Please find below a number of new readings on the European Convention of Human Rights, the Court, and its case-law:
* B.M. Oomen, 'A serious case of Strasbourg-bashing? An evaluation of the debates on the legitimacy of the European Court of Human Rights in the Netherlands', International Journal of Human Rights (Vol. 20, no. 3, 2016) .
The newest issue of our own Netherlands Quarterly of Human Rights, vol. 34, no. (2016), includes:
* S. Langlaude Doné, 'Religious Organisations, Internal Autonomy and Other Religious Rights before the European Court of Human Rights and the OSCE'.
* R.L. Glas, 'The Functioning of the Pilot-Judgment Procedure of the European Court of Human Rights in Practice'.

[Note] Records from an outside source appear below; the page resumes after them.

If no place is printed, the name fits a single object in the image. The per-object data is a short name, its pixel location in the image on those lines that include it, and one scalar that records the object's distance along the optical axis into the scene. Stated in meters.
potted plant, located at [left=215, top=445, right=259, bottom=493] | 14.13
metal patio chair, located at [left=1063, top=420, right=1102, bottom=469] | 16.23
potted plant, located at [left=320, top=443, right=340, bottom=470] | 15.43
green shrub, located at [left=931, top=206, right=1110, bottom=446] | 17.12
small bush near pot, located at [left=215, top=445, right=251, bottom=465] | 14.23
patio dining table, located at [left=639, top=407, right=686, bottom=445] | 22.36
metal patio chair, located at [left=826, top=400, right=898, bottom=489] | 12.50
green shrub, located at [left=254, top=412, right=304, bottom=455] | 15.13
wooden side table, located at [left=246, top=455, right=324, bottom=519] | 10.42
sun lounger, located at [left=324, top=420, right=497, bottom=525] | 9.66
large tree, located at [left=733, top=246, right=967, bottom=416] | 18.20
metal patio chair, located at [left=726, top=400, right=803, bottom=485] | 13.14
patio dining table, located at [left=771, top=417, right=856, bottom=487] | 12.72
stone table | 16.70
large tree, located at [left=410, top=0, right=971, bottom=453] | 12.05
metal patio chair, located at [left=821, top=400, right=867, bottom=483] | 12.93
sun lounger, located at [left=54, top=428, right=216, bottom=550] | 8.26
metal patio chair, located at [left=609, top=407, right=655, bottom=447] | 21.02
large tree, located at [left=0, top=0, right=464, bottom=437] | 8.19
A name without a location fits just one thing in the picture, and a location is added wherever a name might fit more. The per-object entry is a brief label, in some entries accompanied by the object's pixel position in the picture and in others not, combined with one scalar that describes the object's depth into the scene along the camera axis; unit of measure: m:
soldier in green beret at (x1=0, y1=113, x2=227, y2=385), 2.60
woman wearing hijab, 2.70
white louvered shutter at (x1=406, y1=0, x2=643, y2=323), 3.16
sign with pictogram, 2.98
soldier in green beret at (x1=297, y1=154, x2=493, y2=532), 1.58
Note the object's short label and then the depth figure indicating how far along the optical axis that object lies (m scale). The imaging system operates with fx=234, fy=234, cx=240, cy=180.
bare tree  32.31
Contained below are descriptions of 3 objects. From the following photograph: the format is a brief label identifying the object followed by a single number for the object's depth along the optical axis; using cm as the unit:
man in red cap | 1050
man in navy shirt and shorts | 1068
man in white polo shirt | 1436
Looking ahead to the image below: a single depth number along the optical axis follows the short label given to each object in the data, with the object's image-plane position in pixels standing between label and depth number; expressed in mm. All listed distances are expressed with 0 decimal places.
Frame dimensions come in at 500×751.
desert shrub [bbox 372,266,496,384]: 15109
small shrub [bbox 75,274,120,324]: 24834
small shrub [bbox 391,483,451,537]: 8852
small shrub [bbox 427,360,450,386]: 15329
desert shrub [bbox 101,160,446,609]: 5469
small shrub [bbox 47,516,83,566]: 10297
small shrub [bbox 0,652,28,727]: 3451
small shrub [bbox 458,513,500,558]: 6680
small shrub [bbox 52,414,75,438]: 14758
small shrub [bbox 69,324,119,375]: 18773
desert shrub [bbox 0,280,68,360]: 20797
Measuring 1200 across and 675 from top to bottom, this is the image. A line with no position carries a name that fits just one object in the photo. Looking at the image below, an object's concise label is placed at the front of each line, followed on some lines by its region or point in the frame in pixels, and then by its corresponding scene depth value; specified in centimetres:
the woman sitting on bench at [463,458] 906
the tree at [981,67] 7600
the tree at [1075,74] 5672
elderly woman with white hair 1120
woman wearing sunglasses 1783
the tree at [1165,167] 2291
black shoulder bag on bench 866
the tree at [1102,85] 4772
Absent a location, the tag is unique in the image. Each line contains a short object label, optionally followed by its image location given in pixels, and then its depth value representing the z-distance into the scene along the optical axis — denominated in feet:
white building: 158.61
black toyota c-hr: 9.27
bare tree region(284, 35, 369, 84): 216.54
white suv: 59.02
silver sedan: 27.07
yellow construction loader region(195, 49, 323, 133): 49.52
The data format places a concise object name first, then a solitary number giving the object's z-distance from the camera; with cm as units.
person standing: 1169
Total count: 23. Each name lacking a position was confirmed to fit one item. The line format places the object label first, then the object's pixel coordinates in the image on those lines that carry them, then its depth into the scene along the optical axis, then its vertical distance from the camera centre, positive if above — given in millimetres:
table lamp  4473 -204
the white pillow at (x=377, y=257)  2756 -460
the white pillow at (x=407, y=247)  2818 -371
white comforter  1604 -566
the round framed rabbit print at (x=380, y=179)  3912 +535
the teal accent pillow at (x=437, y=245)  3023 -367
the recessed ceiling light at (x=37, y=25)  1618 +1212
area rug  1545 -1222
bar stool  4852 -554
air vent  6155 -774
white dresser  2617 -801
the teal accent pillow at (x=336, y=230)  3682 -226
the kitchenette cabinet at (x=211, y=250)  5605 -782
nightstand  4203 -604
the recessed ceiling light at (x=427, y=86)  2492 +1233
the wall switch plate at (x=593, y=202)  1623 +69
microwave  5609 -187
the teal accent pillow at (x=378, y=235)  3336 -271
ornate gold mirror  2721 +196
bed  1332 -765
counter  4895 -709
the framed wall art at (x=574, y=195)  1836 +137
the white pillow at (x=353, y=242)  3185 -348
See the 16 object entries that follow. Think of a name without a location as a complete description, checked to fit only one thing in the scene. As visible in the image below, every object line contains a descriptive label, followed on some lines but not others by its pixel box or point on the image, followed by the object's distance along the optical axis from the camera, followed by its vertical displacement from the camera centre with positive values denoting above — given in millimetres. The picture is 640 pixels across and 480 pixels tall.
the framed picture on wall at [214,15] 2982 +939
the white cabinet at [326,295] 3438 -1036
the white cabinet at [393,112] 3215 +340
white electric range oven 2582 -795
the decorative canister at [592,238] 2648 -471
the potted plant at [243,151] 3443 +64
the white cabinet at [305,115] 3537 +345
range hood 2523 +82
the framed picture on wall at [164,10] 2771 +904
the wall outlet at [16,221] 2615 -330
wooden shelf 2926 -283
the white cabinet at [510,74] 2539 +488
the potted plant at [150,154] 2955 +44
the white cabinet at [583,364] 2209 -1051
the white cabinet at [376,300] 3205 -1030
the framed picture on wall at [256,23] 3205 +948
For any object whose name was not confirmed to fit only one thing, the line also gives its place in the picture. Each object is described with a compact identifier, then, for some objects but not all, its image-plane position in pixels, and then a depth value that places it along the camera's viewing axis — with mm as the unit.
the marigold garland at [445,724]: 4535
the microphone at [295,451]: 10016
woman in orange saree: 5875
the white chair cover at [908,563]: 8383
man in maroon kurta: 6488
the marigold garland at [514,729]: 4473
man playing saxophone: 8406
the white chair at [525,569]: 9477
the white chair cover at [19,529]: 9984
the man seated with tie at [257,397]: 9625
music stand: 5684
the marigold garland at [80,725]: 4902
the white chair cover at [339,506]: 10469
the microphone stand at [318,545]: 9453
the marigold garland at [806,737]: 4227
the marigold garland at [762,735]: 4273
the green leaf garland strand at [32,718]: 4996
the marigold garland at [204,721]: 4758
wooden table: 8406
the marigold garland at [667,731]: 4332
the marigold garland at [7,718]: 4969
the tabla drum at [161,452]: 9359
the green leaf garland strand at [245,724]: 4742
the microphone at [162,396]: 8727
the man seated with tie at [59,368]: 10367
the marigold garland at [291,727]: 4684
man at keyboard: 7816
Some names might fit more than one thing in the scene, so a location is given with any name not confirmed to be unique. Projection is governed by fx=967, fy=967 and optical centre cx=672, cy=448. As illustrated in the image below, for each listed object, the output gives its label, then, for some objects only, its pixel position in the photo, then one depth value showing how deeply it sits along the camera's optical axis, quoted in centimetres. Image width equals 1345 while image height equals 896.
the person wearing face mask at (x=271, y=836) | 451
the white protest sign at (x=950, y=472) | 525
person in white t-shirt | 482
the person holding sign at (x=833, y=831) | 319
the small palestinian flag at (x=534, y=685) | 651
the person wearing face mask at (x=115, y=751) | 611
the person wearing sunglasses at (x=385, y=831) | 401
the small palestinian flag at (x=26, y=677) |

Marko Milanovic has posted on SSRN an a chapter of a foryhcoming book: 'Jurisdiction and Responsibility: Trends in the Jurisprudence of the Strasbourg Court', to be published in The ECHR and General International Law, Anne van Aaken & Iulia Motoc eds., forthcoming. This is the abstract:
This paper examines the overarching trends in the jurisprudence of the European Court of Human Rights on questions of state jurisdiction in the sense of Article 1 of the European Convention on Human Rights and state responsibility, after its seminal judgment in the Al-Skeini case. While the chapter makes no claim to comprehensiveness of coverage, it first discusses the threshold question of the extraterritorial applicability of human rights treaties, and analyses the relationship between the notions of jurisdiction and responsibility, specifically looking at the recent Jaloud v. Netherlands case. It then examines the issue of the relationship between human rights and international humanitarian law and the European Court’s judgment in Hassan v. UK. This chapter’s main thesis is that the Court is growing increasingly comfortable with applying the Convention extraterritorially and in armed conflict, as well as in directly invoking rules of international humanitarian law. However, a number of important caveats and uncertainties remain in the Court’s jurisprudence, which will inevitably be at issue in important cases currently pending or soon to be pending before it, e.g. the many interstate and individual applications dealing with the conflict in Ukraine.